Open annaa-ka opened 9 months ago
Hi! Can you please answer some questions?
We are trying to optimize latency for Trees on big messages (4Gb) by changing NCCL_BUFFSIZE and chunkSizes
- I looked at latency here Is it calculated for 256 kB ChunkSize and 4Mb BuffSize?
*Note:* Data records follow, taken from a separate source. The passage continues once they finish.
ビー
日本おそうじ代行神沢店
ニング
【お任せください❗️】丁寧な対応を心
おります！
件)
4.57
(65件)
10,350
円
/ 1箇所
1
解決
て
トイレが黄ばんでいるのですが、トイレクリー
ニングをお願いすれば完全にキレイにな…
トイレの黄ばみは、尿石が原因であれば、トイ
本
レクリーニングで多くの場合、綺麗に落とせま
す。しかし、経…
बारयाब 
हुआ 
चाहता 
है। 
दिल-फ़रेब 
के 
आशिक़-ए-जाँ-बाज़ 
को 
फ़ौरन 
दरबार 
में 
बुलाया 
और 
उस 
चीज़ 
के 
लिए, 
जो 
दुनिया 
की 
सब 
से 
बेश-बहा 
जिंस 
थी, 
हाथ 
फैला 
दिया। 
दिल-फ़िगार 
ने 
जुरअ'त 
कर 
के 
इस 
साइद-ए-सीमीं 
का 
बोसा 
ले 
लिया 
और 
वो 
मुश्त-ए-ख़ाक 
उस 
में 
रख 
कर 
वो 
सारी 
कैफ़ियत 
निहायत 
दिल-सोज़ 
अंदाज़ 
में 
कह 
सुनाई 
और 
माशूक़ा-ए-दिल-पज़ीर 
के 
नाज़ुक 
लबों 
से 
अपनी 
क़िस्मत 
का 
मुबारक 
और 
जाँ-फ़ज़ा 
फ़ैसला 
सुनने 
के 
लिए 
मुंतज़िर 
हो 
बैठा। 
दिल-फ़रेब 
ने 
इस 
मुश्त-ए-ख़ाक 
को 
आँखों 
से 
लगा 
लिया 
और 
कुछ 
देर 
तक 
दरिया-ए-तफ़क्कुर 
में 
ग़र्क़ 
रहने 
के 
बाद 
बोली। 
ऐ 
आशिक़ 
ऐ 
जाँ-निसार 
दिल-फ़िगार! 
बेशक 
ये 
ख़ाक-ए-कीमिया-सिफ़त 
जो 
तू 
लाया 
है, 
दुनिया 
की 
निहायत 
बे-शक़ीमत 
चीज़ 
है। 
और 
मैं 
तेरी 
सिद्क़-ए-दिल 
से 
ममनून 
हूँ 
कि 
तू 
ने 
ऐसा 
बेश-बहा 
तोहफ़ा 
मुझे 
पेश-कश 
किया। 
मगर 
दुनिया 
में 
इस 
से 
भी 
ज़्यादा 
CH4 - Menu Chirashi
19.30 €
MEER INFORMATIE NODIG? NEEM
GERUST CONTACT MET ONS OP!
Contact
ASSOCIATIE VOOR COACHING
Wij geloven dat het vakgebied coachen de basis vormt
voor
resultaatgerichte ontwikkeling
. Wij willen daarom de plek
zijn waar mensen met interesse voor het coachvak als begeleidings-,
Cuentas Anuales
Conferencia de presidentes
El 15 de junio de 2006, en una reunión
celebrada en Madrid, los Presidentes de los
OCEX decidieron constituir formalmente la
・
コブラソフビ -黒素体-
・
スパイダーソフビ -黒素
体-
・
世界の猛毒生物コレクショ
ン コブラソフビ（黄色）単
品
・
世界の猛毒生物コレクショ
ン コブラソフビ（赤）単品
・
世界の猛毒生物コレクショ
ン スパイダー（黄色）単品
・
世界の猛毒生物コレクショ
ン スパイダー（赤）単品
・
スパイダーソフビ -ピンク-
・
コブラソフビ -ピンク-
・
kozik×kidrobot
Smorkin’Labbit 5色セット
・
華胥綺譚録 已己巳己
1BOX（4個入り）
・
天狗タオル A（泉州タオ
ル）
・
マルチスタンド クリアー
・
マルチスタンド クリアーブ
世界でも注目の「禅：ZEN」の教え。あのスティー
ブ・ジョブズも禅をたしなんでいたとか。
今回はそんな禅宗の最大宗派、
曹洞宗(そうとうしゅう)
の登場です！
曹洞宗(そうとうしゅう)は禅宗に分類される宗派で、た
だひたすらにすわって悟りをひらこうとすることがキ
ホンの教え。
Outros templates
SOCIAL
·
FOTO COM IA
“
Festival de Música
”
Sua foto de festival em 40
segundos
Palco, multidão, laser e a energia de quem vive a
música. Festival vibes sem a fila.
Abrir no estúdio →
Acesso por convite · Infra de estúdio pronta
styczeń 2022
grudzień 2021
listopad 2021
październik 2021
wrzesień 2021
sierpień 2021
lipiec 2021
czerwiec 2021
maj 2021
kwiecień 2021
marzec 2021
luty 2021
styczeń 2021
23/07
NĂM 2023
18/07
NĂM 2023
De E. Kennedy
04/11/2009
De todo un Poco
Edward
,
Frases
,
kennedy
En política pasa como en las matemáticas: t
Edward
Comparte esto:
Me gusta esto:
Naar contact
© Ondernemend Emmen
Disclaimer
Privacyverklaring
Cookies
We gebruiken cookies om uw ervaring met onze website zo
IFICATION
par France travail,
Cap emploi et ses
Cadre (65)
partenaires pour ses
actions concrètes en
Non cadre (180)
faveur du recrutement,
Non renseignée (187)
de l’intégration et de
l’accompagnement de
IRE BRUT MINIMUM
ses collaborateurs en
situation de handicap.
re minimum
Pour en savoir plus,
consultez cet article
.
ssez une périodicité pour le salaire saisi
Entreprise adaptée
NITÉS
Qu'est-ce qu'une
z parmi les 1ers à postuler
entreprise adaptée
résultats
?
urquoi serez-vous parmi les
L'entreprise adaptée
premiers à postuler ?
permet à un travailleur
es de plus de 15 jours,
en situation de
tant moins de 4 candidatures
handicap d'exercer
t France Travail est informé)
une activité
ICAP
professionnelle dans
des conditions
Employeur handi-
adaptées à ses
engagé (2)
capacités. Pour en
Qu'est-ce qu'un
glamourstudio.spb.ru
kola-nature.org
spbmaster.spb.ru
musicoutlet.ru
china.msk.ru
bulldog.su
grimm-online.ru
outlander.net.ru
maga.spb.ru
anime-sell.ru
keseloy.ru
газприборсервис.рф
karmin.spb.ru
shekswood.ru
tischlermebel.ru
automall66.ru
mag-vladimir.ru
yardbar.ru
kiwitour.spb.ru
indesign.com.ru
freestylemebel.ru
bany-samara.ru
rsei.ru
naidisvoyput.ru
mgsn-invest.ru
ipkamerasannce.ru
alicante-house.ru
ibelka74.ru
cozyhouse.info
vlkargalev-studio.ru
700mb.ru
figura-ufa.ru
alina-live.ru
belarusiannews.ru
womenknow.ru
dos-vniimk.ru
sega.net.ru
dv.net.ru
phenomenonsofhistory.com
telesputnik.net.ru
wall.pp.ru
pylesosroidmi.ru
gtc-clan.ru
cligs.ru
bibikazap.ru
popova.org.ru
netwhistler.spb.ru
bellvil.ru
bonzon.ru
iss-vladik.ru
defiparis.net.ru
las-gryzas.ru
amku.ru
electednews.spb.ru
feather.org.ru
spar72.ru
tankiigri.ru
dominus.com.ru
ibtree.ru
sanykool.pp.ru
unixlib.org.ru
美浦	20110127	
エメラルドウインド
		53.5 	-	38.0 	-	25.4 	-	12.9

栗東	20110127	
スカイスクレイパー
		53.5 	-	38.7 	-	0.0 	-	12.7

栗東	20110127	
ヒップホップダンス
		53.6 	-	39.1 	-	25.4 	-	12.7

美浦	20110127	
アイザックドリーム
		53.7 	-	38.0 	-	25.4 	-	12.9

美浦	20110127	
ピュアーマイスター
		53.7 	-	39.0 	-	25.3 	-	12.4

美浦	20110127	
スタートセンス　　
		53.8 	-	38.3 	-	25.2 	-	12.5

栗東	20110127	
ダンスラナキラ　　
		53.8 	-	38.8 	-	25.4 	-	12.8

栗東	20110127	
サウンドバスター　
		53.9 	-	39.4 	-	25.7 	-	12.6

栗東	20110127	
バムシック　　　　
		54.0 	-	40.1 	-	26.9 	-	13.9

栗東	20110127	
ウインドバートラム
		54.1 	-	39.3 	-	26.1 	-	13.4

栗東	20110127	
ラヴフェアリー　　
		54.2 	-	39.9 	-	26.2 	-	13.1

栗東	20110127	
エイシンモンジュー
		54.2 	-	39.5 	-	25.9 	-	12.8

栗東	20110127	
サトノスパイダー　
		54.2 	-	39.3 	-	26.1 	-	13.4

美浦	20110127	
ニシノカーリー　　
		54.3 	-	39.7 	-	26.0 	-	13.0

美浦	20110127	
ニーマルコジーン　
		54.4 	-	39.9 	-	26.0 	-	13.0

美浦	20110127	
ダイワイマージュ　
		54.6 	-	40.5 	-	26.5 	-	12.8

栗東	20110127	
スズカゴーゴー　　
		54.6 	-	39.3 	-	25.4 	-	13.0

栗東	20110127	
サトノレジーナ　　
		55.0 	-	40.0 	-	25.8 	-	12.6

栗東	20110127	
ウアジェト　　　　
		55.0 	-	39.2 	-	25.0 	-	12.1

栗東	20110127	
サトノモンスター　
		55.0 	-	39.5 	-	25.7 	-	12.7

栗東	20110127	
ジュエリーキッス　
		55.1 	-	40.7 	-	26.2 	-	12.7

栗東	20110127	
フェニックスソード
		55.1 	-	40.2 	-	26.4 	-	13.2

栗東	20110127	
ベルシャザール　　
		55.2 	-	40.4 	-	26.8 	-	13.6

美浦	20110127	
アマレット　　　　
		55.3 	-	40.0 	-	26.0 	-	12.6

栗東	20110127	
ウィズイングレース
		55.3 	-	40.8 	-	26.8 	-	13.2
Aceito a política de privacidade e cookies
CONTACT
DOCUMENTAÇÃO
- What does baseLat here refer to?
- Also here we see how time is calculated https://github.com/NVIDIA/nccl/blob/master/src/graph/tuning.cc#L396. BW is busBW * ratio, but ncc-tests PERFORMANCE.md claims that busBW id similar for all algorithms. But here we see different bw for different algorithms, which idea is behind it?
Hello @annaa-ka
I'm also facing issue with NCCL_BUFFSIZE
when transmitting large messages.
Is there and shareable progress or insights?
Hi! Can you please answer some questions?
We are trying to optimize latency for Trees on big messages (4Gb) by changing NCCL_BUFFSIZE and chunkSizes
I looked at latency here Is it calculated for 256 kB ChunkSize and 4Mb BuffSize?
What does baseLat here refer to?
Also here we see how time is calculated https://github.com/NVIDIA/nccl/blob/master/src/graph/tuning.cc#L396. BW is busBW * ratio, but ncc-tests PERFORMANCE.md claims that busBW id similar for all algorithms. But here we see different bw for different algorithms, which idea is behind it?